Chilean politician (born 1956)

Felipe Rudecindo Letelier Norambuena (born 11 May 1956) is a Chilean politician who served as deputy from 1994 to 2006, and from 2018 to 2014.

== Family and early life ==
Letelier was born in Parral on 11 May 1956. He is the son of María Teresa Norambuena Villagra. He is married to Gladys del Carmen Rivera Reyes, with whom he has two children.

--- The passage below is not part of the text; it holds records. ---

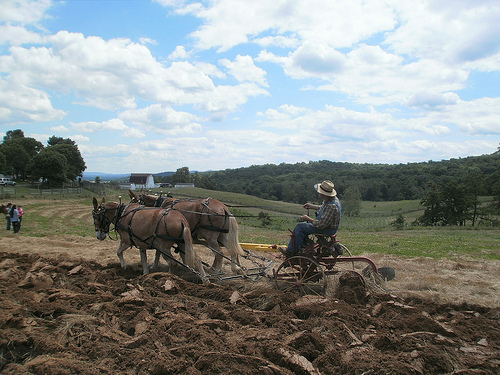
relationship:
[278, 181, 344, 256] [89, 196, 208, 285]
farmer pulled by horse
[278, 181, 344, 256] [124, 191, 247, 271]
farmer pulled by horse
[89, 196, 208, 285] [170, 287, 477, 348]
horse making furrow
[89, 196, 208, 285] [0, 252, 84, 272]
horse making furrow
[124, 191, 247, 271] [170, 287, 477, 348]
horse making furrow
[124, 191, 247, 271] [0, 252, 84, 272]
horse making furrow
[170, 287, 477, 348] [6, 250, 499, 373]
furrow in field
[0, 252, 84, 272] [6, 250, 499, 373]
furrow in field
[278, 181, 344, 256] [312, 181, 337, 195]
farmer wearing hat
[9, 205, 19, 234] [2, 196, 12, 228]
people of person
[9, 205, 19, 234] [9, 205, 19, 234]
people of people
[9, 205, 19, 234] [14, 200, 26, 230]
people of person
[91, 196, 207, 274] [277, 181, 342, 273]
horse pulling man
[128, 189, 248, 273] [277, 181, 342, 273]
horse pulling man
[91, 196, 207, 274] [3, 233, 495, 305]
horse on road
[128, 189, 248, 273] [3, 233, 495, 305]
horse on road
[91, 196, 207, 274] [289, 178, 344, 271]
horse pulling man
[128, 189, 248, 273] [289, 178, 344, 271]
horse pulling man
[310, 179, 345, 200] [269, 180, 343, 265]
hat on man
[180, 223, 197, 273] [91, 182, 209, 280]
tail on horse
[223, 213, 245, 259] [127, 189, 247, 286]
tail on horse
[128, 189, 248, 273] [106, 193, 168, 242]
horse wearing bridles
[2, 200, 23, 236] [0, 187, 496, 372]
people standing in field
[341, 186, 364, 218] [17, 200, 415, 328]
tree on outskirt of field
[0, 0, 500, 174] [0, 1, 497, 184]
sky with clouds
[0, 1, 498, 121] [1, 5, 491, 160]
cloud in sky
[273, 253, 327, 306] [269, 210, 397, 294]
wheel of tilling equipment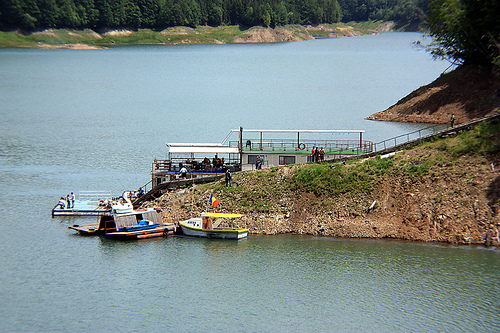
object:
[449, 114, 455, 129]
preserver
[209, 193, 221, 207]
flag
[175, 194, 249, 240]
boat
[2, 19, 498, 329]
water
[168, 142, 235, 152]
white roof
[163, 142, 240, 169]
structure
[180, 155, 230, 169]
people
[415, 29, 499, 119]
tree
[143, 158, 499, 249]
shoreline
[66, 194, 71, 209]
person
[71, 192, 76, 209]
person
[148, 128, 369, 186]
building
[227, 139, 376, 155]
rail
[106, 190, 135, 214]
boat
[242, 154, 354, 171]
wall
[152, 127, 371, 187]
building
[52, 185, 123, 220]
floating dock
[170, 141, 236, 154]
roof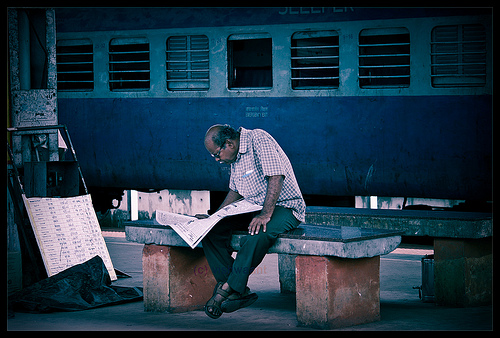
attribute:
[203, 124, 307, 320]
man — sitting, old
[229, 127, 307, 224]
shirt — checkered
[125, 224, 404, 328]
bench — concrete, old, red, black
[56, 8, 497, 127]
train — dirty, old, blue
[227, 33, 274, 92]
window — broken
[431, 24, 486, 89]
window — closed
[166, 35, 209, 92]
window — closed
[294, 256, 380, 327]
leg — brick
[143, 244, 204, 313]
leg — red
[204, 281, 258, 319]
sandals — brown, crossed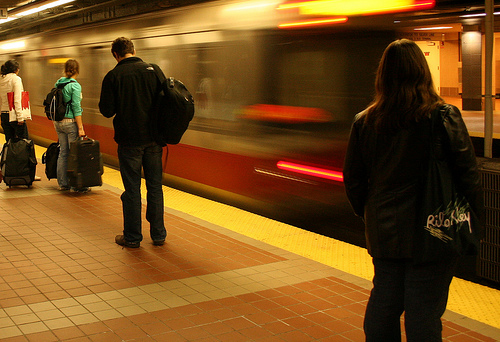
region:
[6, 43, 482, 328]
people at the platform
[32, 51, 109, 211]
girl carrying the suitcases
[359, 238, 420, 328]
leg of a person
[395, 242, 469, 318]
leg of a person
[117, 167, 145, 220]
leg of a person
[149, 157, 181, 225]
leg of a person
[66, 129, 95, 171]
leg of a person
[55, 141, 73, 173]
leg of a person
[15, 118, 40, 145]
leg of a person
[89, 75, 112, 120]
arm of a person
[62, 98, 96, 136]
arm of a person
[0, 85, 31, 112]
arm of a person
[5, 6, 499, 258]
the train is moving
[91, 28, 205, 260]
boy holding a black backpack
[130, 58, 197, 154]
the backpack is black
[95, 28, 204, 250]
person wearing black clothes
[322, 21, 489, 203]
woman has long hair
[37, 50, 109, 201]
woman holding two suitcases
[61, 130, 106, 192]
the suitcase is color black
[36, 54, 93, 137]
woman holding a black backpack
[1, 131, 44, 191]
a black suitcase on the ground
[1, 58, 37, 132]
woman wears white top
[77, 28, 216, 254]
Man standing on the sidewalk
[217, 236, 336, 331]
The sidewalk is made of tile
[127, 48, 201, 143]
Man holding a backpack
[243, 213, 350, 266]
yellow paint on the sidewalk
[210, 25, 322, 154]
The train is speeding past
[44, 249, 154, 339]
Sidewalk is made of tile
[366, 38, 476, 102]
Woman has long dark hair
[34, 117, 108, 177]
Woman carrying some luggage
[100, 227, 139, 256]
Man is wearing tennis shoes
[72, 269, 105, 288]
Cracks between the pavement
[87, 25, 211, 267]
The man is waiting for the train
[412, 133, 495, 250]
Woman is carrying a bag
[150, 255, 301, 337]
Tiles on the ground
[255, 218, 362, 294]
Yellow paint on the pavement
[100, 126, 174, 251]
Man is wearing pants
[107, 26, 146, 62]
Man has short brown hair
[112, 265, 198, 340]
Line painted on the pavement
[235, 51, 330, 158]
The bus is moving quickly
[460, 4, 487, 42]
Light shining on the train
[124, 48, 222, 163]
Man is holding a backpack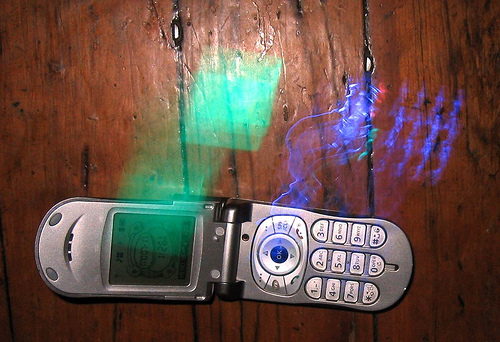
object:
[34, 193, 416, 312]
cellphone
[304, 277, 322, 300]
number button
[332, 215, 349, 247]
number button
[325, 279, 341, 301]
number button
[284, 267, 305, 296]
answer button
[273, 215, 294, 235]
button light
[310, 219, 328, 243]
button light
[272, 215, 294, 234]
button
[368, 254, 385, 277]
button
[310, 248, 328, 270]
button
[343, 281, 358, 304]
button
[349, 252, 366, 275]
button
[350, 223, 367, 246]
button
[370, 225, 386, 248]
button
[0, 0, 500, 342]
table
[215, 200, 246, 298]
hinge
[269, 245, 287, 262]
cellphone button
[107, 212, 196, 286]
cellphone screen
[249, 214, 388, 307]
cellphone bottom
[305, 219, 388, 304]
cellphone numbers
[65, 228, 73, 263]
speaker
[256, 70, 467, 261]
blur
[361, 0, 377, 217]
crack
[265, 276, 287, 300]
phone buttons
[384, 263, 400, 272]
phone speaker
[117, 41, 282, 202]
green reflection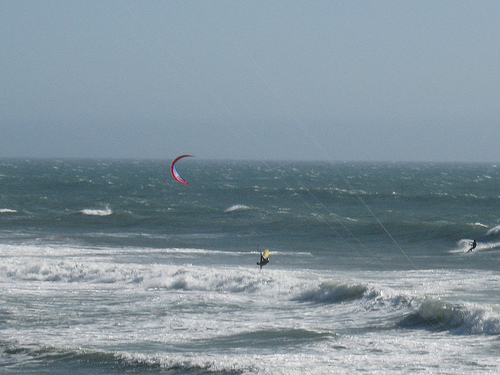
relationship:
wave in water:
[58, 203, 142, 230] [0, 158, 498, 373]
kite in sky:
[171, 155, 196, 186] [0, 0, 498, 169]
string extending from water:
[114, 0, 500, 375] [0, 158, 498, 373]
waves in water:
[277, 276, 483, 324] [1, 160, 498, 350]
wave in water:
[69, 205, 133, 220] [0, 158, 498, 373]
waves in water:
[277, 276, 483, 324] [0, 158, 498, 373]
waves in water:
[123, 345, 250, 371] [0, 158, 498, 373]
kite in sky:
[167, 147, 208, 195] [58, 65, 303, 148]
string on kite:
[266, 127, 413, 287] [168, 150, 197, 187]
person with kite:
[257, 247, 271, 265] [164, 147, 204, 195]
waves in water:
[277, 276, 483, 324] [249, 191, 449, 266]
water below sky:
[0, 158, 498, 373] [0, 0, 498, 169]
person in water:
[246, 233, 482, 271] [7, 138, 488, 370]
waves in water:
[277, 276, 483, 324] [17, 114, 467, 353]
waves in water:
[123, 345, 250, 371] [59, 112, 448, 358]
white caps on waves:
[35, 151, 148, 202] [53, 223, 496, 347]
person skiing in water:
[465, 234, 479, 253] [0, 158, 498, 373]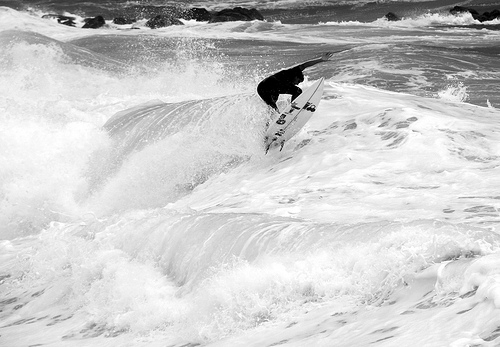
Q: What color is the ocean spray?
A: White.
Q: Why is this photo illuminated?
A: Sunlight.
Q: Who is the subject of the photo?
A: The surfer.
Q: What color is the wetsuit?
A: Black.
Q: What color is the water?
A: Gray.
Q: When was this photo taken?
A: During the day.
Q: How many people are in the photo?
A: One.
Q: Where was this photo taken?
A: At the beach.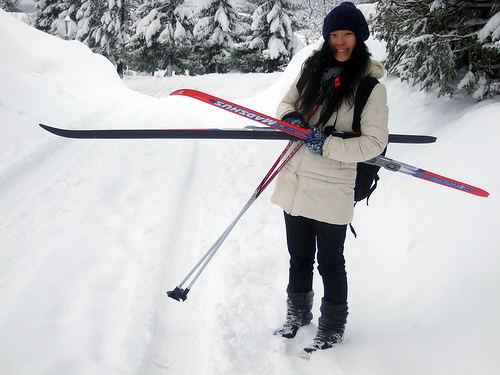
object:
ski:
[169, 88, 489, 197]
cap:
[322, 1, 370, 41]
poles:
[166, 139, 307, 304]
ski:
[37, 124, 435, 143]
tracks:
[0, 128, 199, 375]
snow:
[0, 0, 500, 375]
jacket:
[269, 50, 388, 226]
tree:
[244, 0, 299, 73]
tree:
[189, 1, 240, 76]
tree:
[132, 1, 192, 77]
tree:
[86, 0, 139, 77]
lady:
[271, 0, 388, 355]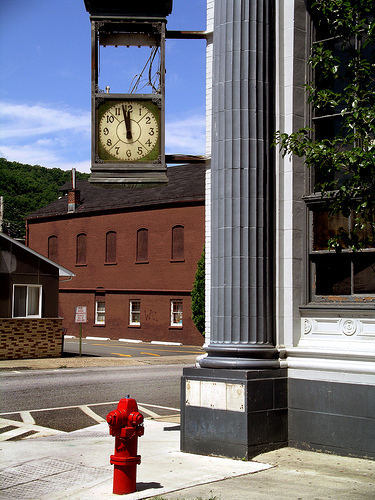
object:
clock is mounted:
[86, 16, 223, 185]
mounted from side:
[153, 25, 216, 166]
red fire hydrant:
[102, 389, 148, 500]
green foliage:
[265, 0, 374, 259]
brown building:
[17, 209, 207, 348]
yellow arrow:
[140, 350, 162, 358]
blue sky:
[2, 2, 205, 161]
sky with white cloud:
[0, 105, 214, 171]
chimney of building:
[64, 185, 80, 216]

He completed his primary education in Parral. He pursued higher studies in Mexico at the National School of Agriculture of Chapingo and at the National Autonomous University of Mexico (UNAM), where he qualified as an agricultural technician. After graduating, he worked in his profession and later focused on economic and social sciences, providing technical advisory services to various organizations.

== Political career ==
In political matters, he served as a representative to the Socialist International, chaired by former German Chancellor Willy Brandt, and later as Latin American general representative of the World Bureau. He was also appointed member of the Political Commission of the Party for Democracy (PPD).

During the government of President Patricio Aylwin, he served on the Commission on Environment and Public Security.

In the parliamentary elections of December 2005 and December 2009, he ran as a candidate for deputy for District No. 42 but was not elected. In the 2012 municipal elections, he ran for mayor of the commune of San Carlos, in Ñuble Province without being elected.